• Majestic Vienna

    13 September, Austria ⋅ ☁️ 19 °C

    This morning we made our way to Josefplatz, right in the middle of Imperial Vienna. We had tickets for a performance at The Spanish Riding School, by the famous Lipizzaner horses. The arena in which they perform is simply fantastic; elliptical in shape, of classical design with 46 Corinthian columns supporting the domed roof & three amazing chandeliers to light their way. These Spanish horses were first brought to Austria by Emperor Maximilian 11 in 1562. In 1580 they were given the name Lipizzaner after a stud farm in Trieste and around the same time the first riding hall was built. The baroque building we see today was completed in 1735, under the reign of Karl V1. On entry to the arena horse and riders ‘bow’ to their founders portrait which is positioned over the royal box. The elegant white stallions that perform are born black and only acquire their dazzling white coats between the ages of 4 and 10. The training of both horse and rider is long and extensive. The ‘ballet’ they perform lasts an hour and is highly disciplined, technical and in three parts. The overall effect is quite magnificent in a setting to match. Photographs are not permitted during the performance, not wishing to startle the horses, but I have included some of the arena.
    After all this artistry a call at one of Vienna’s famous coffee houses was definitely called for. Demel was close by and we soaked in the atmosphere, enjoyed a first class coffee and it was time to sample an apple strudel and vanilla sauce, having ticked off the Sackertorte in Salzburg. Well, it’s almost obligatory isn’t it? Before leaving I purchased some of their special candied violets.

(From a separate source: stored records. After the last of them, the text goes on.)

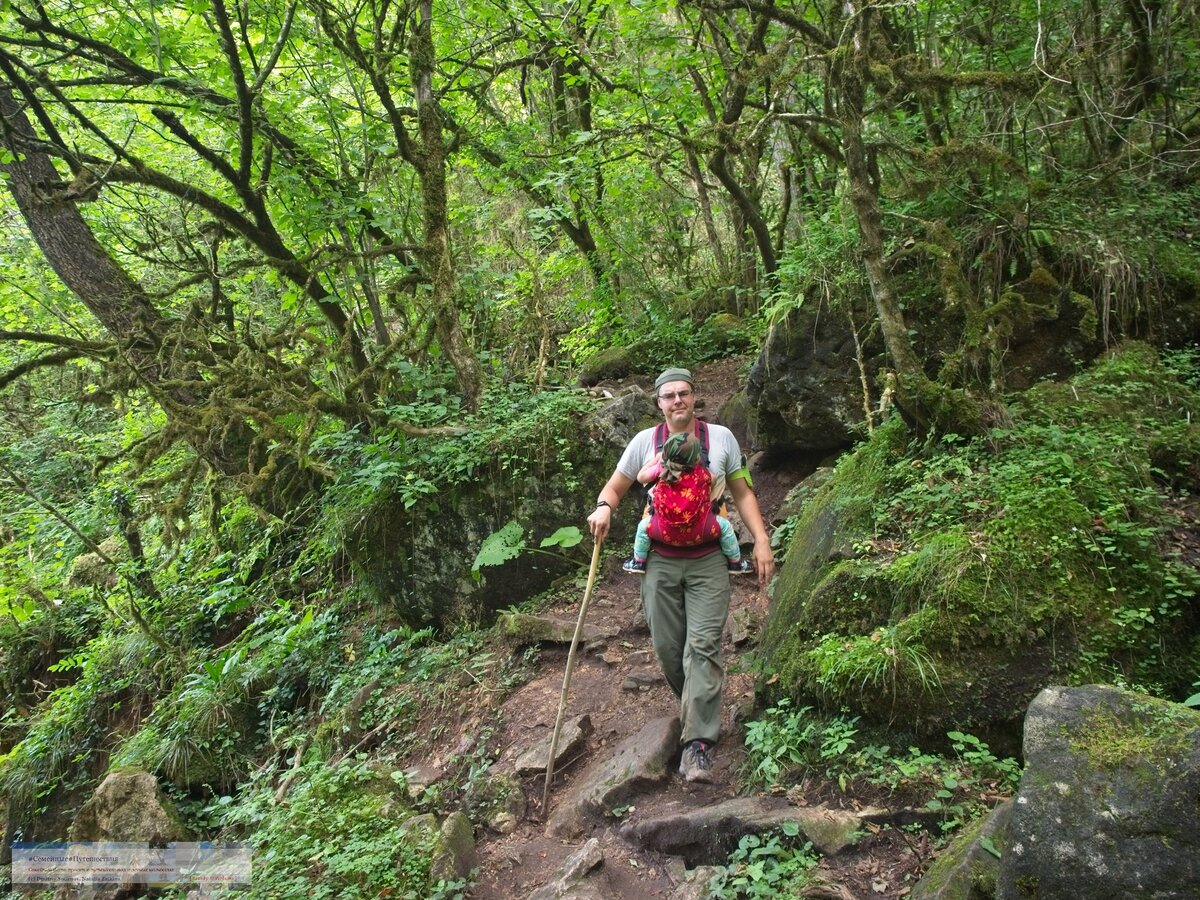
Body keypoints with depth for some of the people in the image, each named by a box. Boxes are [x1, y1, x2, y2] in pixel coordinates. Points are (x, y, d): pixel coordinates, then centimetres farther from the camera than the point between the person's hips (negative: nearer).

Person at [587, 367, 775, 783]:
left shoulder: (721, 437, 4)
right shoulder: (645, 441, 3)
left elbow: (742, 493, 9)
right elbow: (615, 486, 9)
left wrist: (761, 539, -2)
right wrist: (603, 507, -14)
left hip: (708, 561, -1)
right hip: (660, 561, 2)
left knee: (703, 645, -10)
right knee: (667, 647, 5)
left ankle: (698, 742, -10)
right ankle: (700, 712, 28)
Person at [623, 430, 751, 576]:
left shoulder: (662, 468, -3)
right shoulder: (702, 473, -4)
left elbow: (641, 477, 11)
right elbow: (713, 481, 16)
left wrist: (656, 458, 21)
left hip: (665, 533, 1)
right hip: (698, 534, -1)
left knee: (643, 526, 29)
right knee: (725, 525, 22)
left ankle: (639, 562, 36)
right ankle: (735, 563, 32)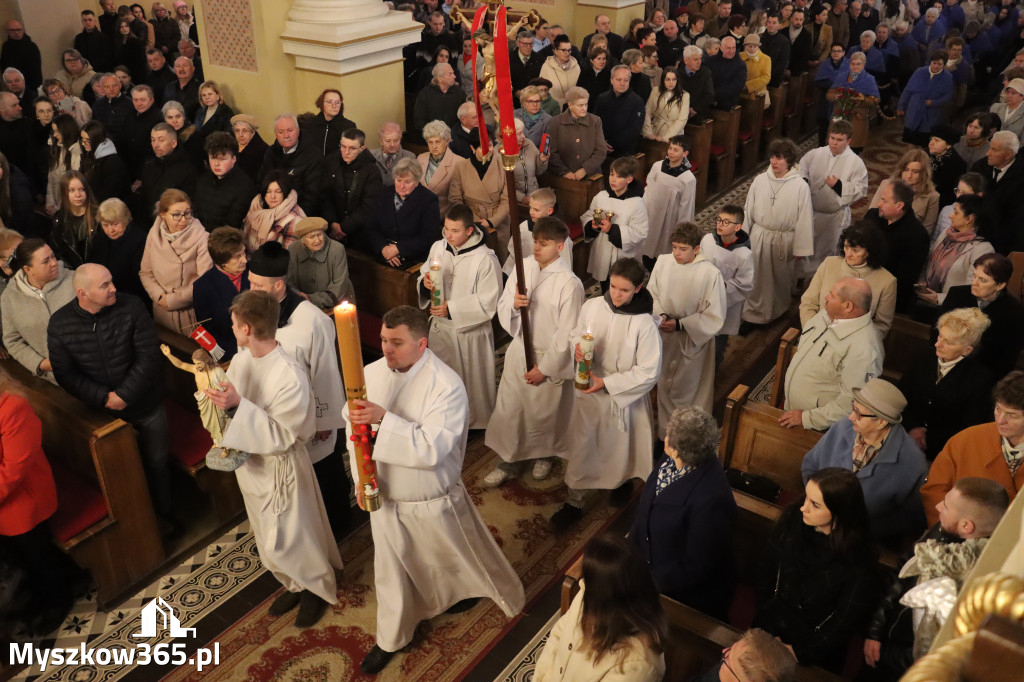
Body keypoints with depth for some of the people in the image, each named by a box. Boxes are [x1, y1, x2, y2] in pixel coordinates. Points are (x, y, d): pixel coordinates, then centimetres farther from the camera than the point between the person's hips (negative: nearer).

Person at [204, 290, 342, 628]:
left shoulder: (291, 376, -31)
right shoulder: (241, 360, -9)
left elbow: (283, 435, -27)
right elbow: (232, 404, 7)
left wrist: (239, 405, -35)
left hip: (280, 467, -7)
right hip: (249, 461, 8)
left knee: (286, 540, 9)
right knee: (269, 538, 24)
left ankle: (318, 589, 37)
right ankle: (296, 585, 48)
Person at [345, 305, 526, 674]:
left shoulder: (447, 385, -27)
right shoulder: (372, 374, -10)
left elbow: (432, 448, -34)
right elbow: (355, 426, 4)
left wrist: (383, 418, -40)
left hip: (433, 501, -4)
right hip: (384, 495, 5)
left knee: (458, 557, 20)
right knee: (391, 568, 22)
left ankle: (505, 593, 52)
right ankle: (390, 639, 46)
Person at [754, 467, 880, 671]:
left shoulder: (858, 561, -20)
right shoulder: (793, 519, -11)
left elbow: (844, 623, -11)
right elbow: (765, 570, -1)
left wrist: (799, 653, -8)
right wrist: (769, 632, -2)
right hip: (769, 633, 3)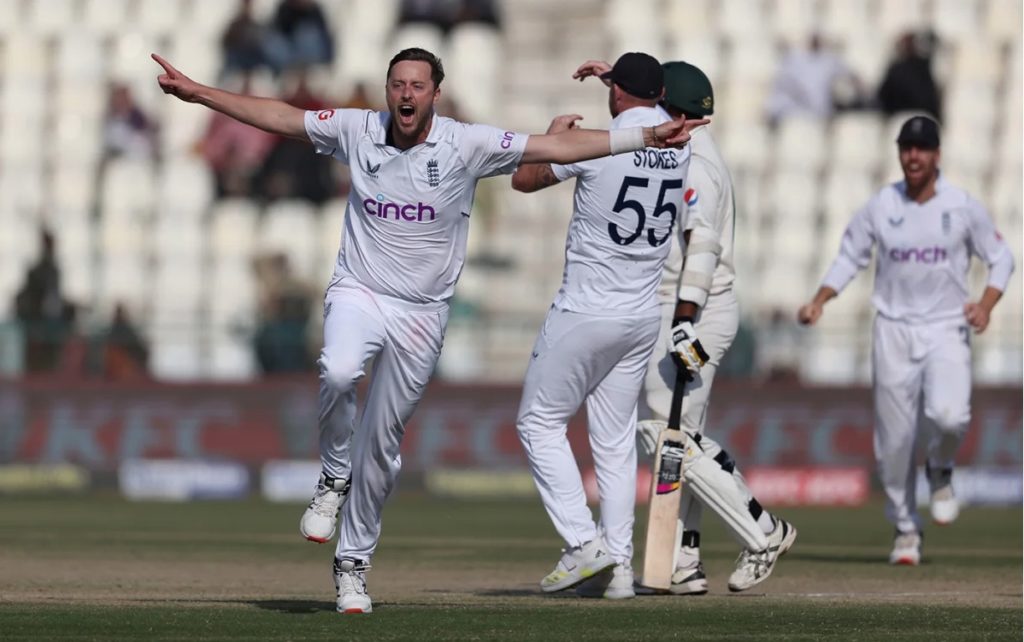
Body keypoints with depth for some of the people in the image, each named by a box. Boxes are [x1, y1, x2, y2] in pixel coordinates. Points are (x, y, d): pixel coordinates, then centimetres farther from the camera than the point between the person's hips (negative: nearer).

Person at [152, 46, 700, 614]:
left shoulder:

The cafe would supply candied violet sorbet to Empress Elizabeth or Sisi as she was known.
    We spent the rest of the day exploring the old part of Vienna in all its glory. The Cathedral is at its heart and known as Stephansdom or ‘Steffl’ to the locals. It is pure Gothic, although parts of it date back to the 11th century. The Cathedral was badly damaged by bombing during World War 11 and was lovingly rebuilt from the ashes as a symbol of hope for the future. We were lucky enough to listen to the choir and accompanying orchestra rehearsing for a performance this evening.
    Vienna was of course the capital of the Habsburg Empire for centuries and at its centre is the Hofburg, Vienna’s former Imperial Palace. It is a vast grand building surrounded by museums, the Parliament building, the Burg Theatre and others in similar classic style. I am sure the idea was to ensure any visitor to Vienna was seriously impressed and intimidated by the power of the Emperor and the Hapsburg dynasty and you would be hard pressed not to be.